Unfortunately, there likely is no good choice in this situation. People will die, no matter what. Poor decisions will be made, no matter what. All we can do is strive to collect better data and adjust our plans and positions as time goes on. One important thing we should all take away from this, but unfortunately most won’t, is if the elderly are worth saving from a current risk today, and I believe they are, they are worth saving from the ultimate risk, death from old age, both today and in the decades to come. Life is precious and maximizing the time we have is the ultimate goal. Hopefully, this pandemic will lead to us all reflecting on our own mortality, how our decisions affect our future health and life, and lead to more of us seeking resolutions to the biggest challenges to our existence that plague us year after year, not simply the new challenge that blind-sighted us today.
*Important update, written as an addendum
On April 17th a paper was published after measurements were taken from a random sampling of Santa Clara County, California on April 3rd and 4th. The data suggests that COVID-19 has circulated, widely asymptomatic, at a degree of 50-85x what the confirmed numbers show. When using the confirmed death counts as of April 17th, accounting for 2 weeks for more deaths to occur (more accurate than the death rate on April 4th), the projected infection fatality rate is 0.05-0.1%, 2-4x lower than my low estimate above. This puts it in line with many seasons of the flu and lower than particularly bad years (although still more infectious, and "in addition to"). If more data emerges that supports this, as well as considering the emerging data regarding a lack of severe cases/high death rates in southern hemisphere nations, or those below 20 latitude as a result of two potentials: Vitamin D deficiency in Acute Respiratory Distress Syndrome (90% of cases), and the potential that higher temperatures slow the spread, as we enter late spring, with this new information on more accurate infection fatality rate, we need to petition our leaders (both Politicians and health Authorities) to reassess policies based on the changing statistical evidence and understanding.

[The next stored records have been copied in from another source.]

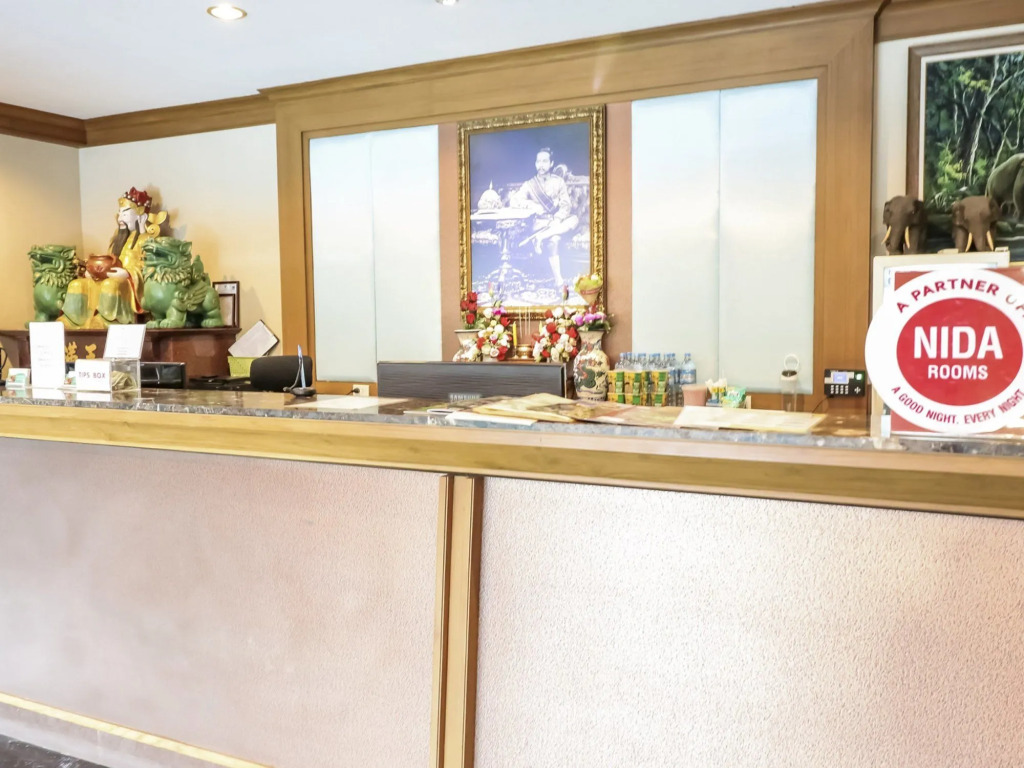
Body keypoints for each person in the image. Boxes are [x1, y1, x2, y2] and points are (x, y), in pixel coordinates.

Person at [509, 147, 579, 288]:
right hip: (540, 223)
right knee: (554, 239)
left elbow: (566, 205)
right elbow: (514, 201)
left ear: (551, 163)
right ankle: (559, 280)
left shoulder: (559, 182)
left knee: (574, 219)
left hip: (557, 222)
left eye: (545, 161)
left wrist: (557, 219)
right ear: (535, 164)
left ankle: (540, 237)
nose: (541, 165)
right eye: (538, 161)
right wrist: (532, 205)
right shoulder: (530, 184)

Further Addendum, afternoon April 17th:
After reviewing New York's fatality rate, a 0.05% IFR is impossible, and 0.1% is unlikely. A 0.2%, which I initially proposed, would indicate New York has had ~37.5% of the population contract the virus. This would put Spain at 22%, and Italy at 19%, numbers that are not unrealistic when considering one German town is at 14%. The study above that indicates 0.05-0.1% IFR is important, but clearly there are some confounding variables at play. This is a further indication of the immediate need for large scale randomized testing for antibodies.

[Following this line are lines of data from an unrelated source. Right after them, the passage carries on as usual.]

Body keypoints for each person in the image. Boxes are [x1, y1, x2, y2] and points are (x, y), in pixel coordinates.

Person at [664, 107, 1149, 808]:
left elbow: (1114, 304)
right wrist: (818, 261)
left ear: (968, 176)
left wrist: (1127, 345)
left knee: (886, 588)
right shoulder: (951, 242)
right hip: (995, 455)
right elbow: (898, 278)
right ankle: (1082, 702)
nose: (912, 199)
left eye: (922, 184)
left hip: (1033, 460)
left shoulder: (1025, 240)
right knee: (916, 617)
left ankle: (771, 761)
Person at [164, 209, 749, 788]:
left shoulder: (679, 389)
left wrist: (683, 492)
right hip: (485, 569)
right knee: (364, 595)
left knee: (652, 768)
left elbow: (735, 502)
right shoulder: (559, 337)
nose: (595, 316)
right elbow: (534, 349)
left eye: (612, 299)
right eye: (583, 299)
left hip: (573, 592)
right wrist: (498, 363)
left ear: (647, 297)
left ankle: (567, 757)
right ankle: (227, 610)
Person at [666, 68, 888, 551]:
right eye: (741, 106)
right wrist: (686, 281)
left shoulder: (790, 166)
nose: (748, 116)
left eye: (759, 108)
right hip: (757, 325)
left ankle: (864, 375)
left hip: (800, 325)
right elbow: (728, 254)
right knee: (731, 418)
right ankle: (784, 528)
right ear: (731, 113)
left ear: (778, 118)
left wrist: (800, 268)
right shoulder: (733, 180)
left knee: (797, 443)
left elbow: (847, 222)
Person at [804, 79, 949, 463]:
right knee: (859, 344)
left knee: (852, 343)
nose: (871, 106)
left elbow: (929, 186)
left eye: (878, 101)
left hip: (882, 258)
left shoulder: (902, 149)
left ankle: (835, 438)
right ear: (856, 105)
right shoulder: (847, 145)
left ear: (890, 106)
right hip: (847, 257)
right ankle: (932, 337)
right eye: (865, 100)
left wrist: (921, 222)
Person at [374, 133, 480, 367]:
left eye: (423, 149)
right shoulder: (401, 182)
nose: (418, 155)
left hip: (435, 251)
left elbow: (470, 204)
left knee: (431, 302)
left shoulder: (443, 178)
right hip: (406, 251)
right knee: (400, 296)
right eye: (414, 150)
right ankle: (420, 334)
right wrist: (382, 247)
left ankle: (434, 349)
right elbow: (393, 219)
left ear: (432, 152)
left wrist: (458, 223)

An important consideration is that the IFR could vary widely between countries, and even regions of countries, based on multiple factors. For instance, it is possible Santa Clara's currently sits at 0.05-0.1%. This could be due to fewer hospital shortages in ICU beds and ventilators, as well as potentially effective experimental treatments being used. We do not know what works, but it is possible some of the anti-virals being used are effective. Areas that were hit earlier, and took longer to respond, could be seeing much higher IFRs, due to lack of treatment employed. We need more information on how widespread this has been in various areas, and we need clinical research to be expedited on each treatment method.